[The task] Whenever "about" occurs in a line of the material, list that line.

[Provided data]
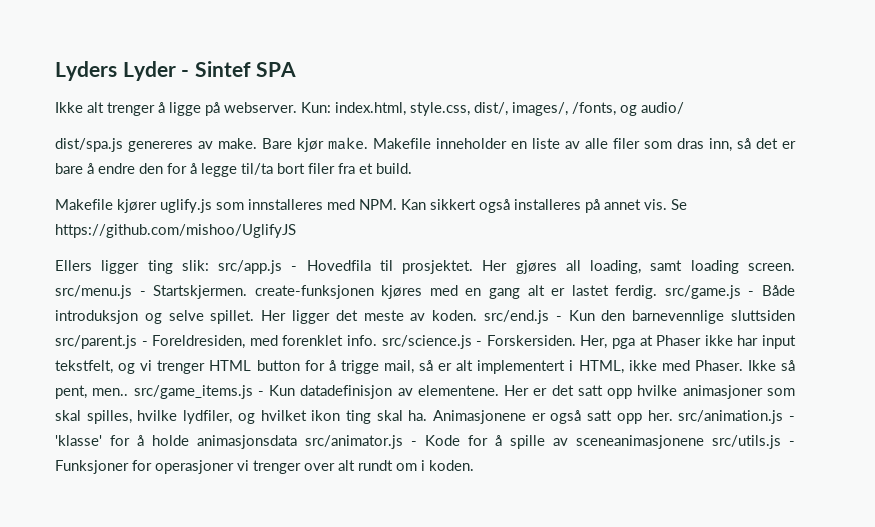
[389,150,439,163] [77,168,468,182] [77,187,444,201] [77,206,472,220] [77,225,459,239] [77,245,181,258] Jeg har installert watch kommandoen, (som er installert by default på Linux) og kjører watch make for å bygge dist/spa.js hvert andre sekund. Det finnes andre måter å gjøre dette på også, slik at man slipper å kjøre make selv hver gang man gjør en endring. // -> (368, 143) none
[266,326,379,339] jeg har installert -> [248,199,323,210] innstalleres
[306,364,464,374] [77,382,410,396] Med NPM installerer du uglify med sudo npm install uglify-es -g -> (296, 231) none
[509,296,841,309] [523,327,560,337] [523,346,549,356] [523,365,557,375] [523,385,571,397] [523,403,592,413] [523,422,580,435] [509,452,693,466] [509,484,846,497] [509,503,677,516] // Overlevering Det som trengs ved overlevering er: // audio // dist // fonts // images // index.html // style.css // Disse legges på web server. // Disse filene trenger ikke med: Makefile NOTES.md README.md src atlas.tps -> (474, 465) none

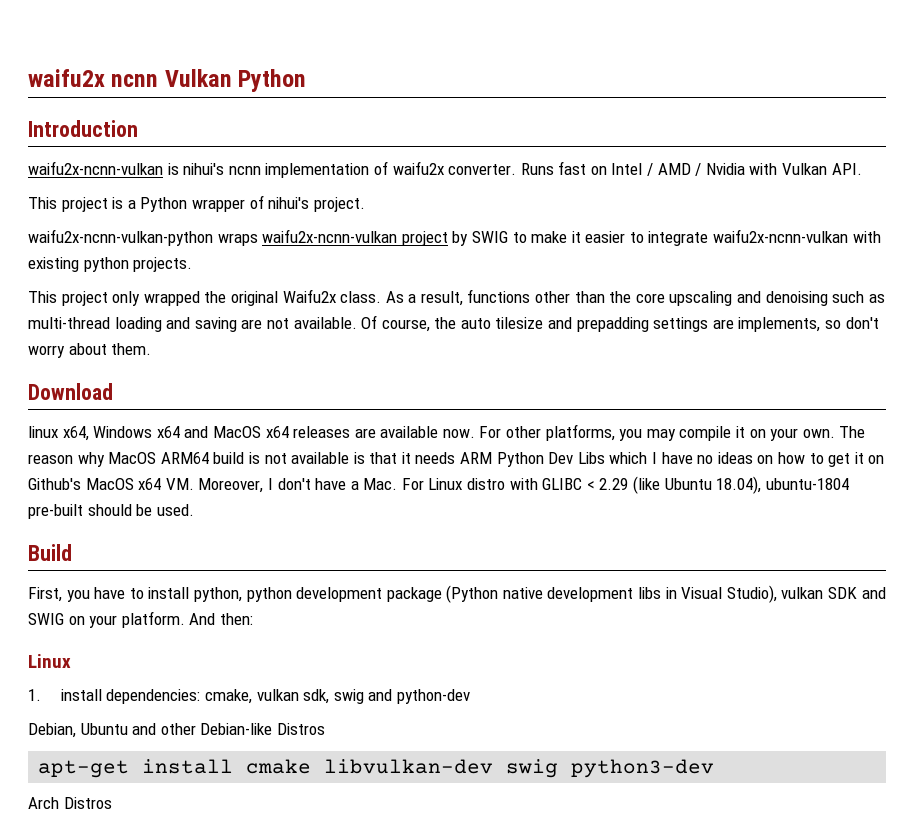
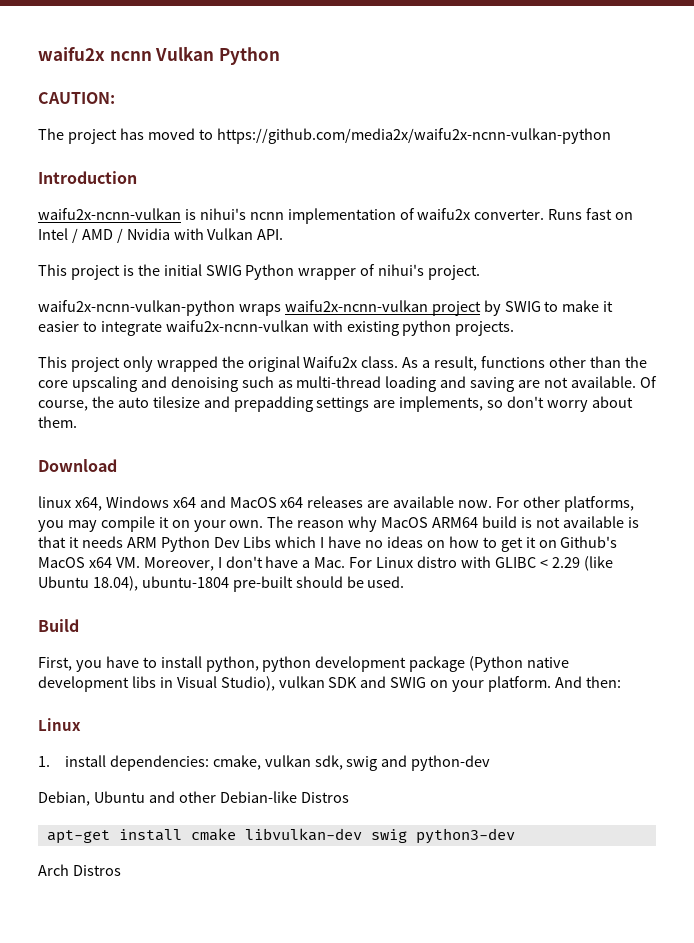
(307, 80) none -> [38,92,115,104] [38,128,611,144] // CAUTION: // The project has moved to https://github.com/media2x/waifu2x-ncnn-vulkan-python
[127,200,136,209] a -> [137,264,242,276] the initial SWIG

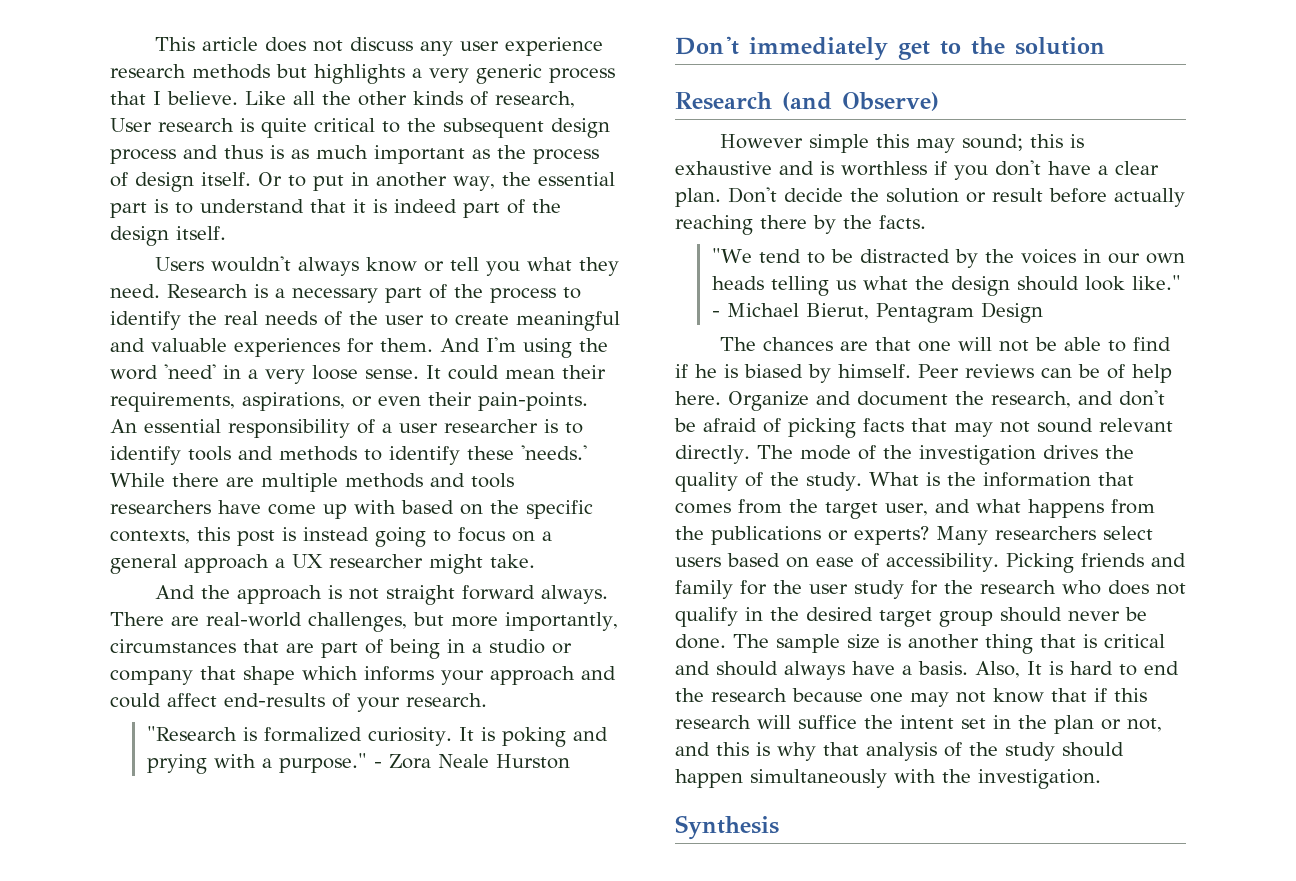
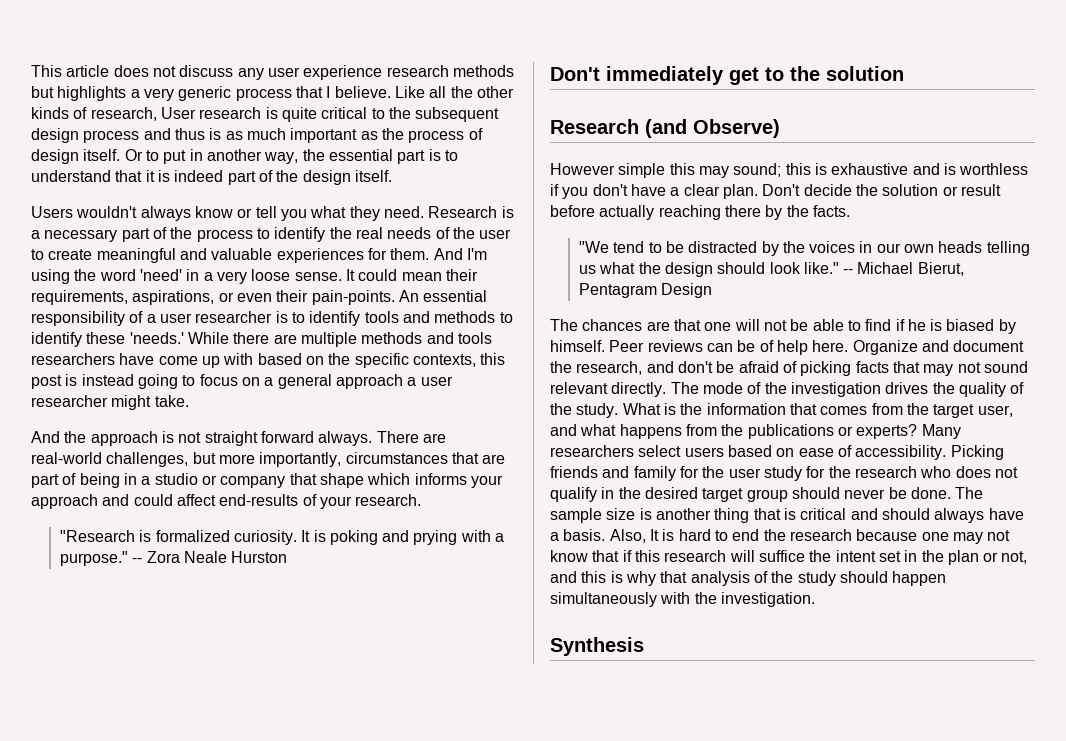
[292,554,323,568] UX -> [420,376,453,386] user
[373,762,382,768] - -> [132,558,143,563] --
[711,311,720,317] - -> [843,269,854,274] --

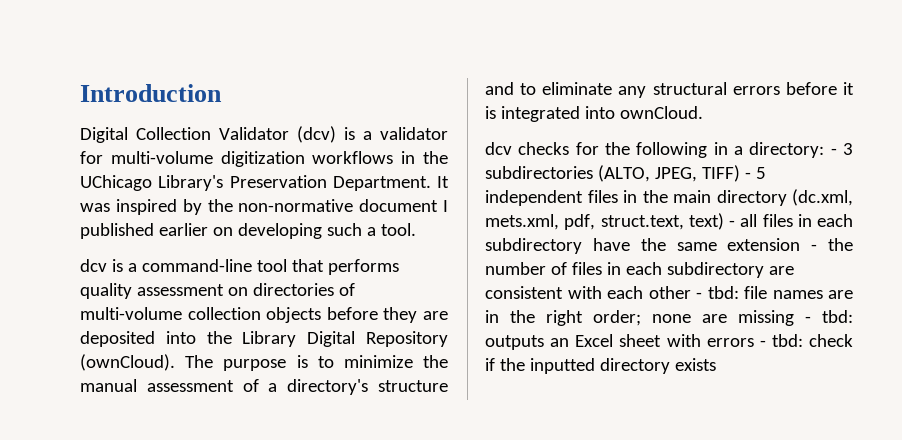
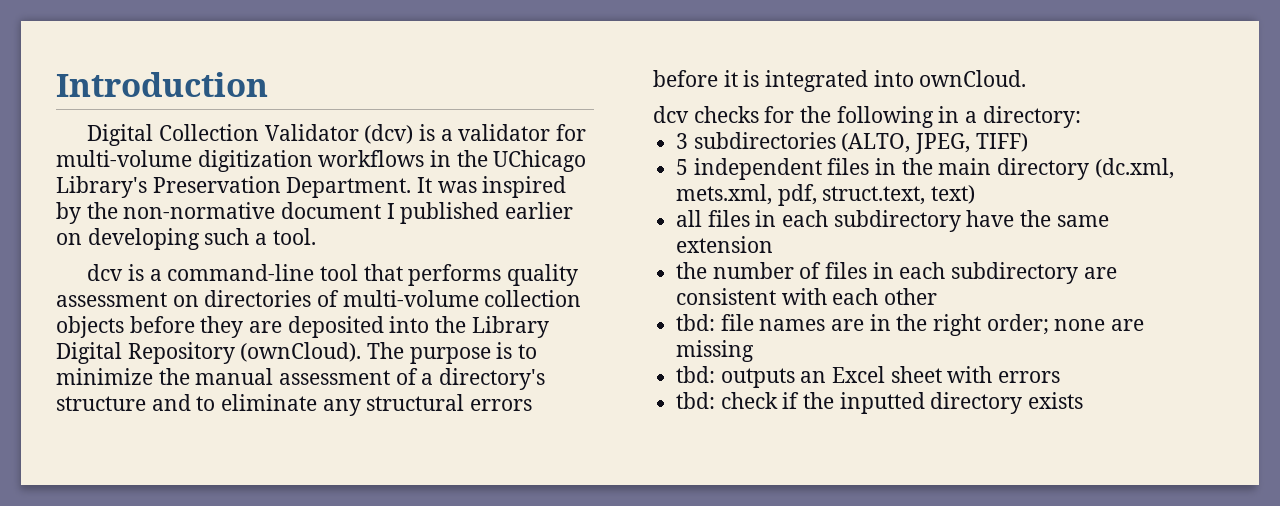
[830,148,837,155] - -> (1081, 117) //
[744,172,751,179] - -> (1028, 142) //
[729,220,735,227] - -> (976, 194) //
[811,244,818,251] - -> (774, 244) //
[696,292,702,299] - -> (938, 296) //
[805,316,811,323] - -> (755, 351) //
[759,340,766,347] - -> (1061, 377) //

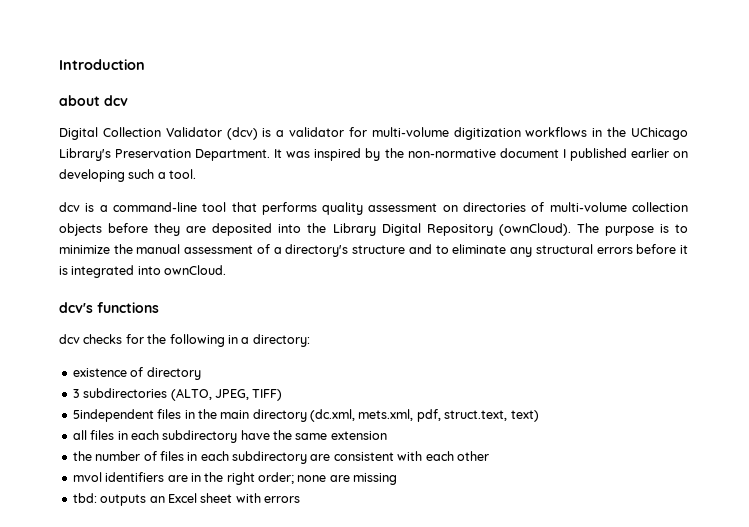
(268, 84) none -> [59,95,128,106] // about dcv
(1027, 78) none -> [59,302,159,313] // dcv's functions
(1081, 117) none -> [72,367,201,380] // existence of directory
[676,158,822,180] 5 independent -> [72,409,154,422] 5independent
[676,314,826,331] tbd: file names -> [72,472,165,482] mvol identifiers
[676,392,1084,414] // tbd: check if the inputted directory exists -> (300, 499) none

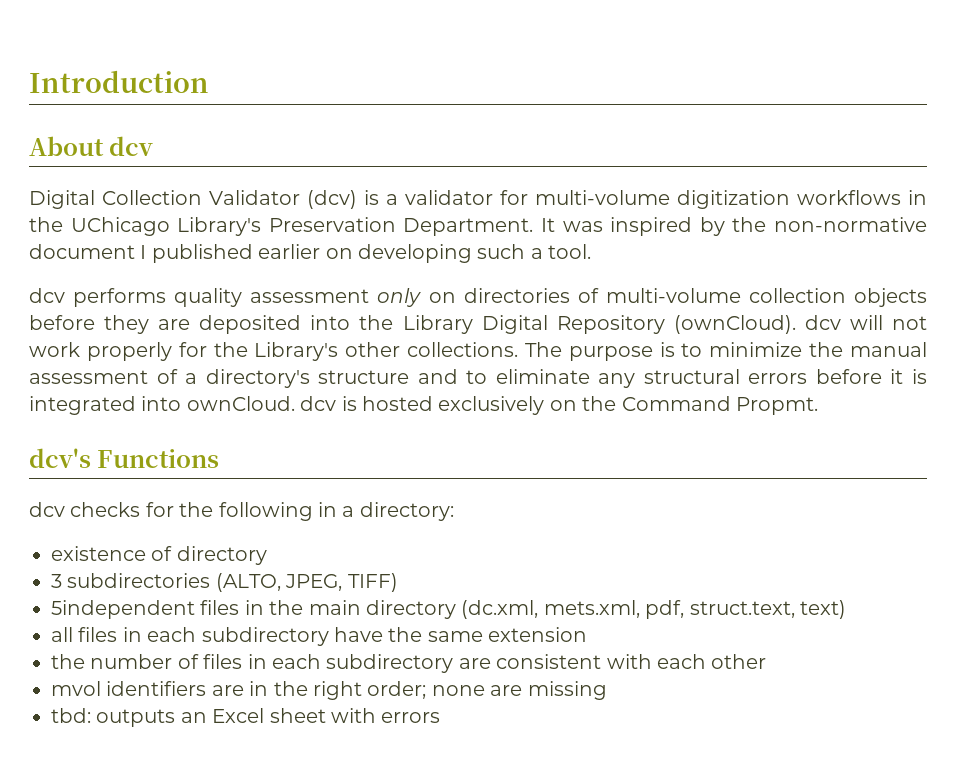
[59,95,100,106] about -> [29,136,104,156] About
[85,202,257,212] is a command-line tool that -> (65, 295) none
(438, 207) none -> [377,288,422,307] only
(571, 229) none -> [804,315,928,330] [29,342,519,361] dcv will not work properly for the Library's other collections.
(227, 270) none -> [300,396,818,415] dcv is hosted exclusively on the Command Propmt.
[97,302,159,313] functions -> [97,449,220,468] Functions

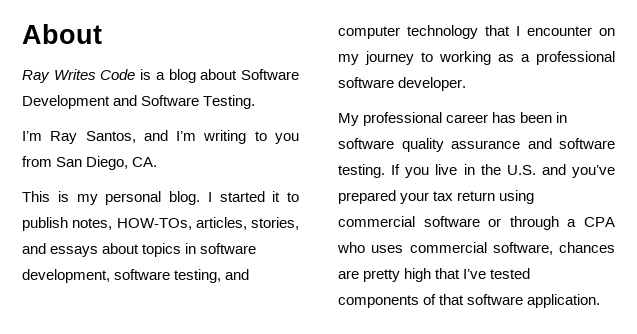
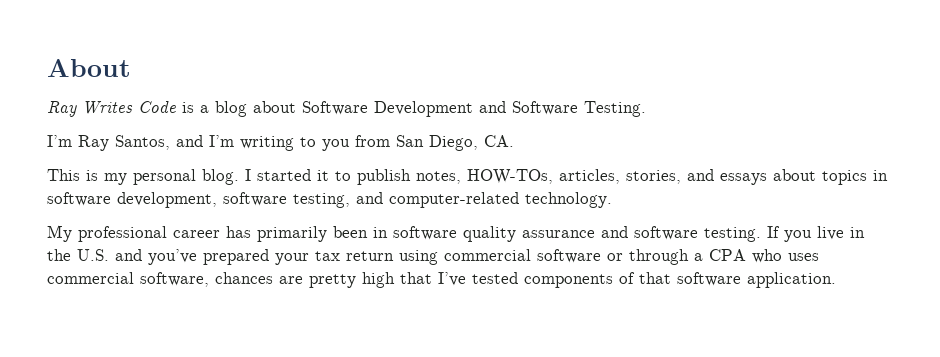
[338,25,615,39] [338,51,615,65] [338,77,467,91] computer technology that I encounter on my journey to working as a professional software developer. -> [389,192,612,208] computer-related technology.
(517, 117) none -> [257,226,327,242] primarily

[Your response]
(268, 84) none -> [59,95,128,106] // about dcv
[59,95,100,106] about -> [29,136,104,156] About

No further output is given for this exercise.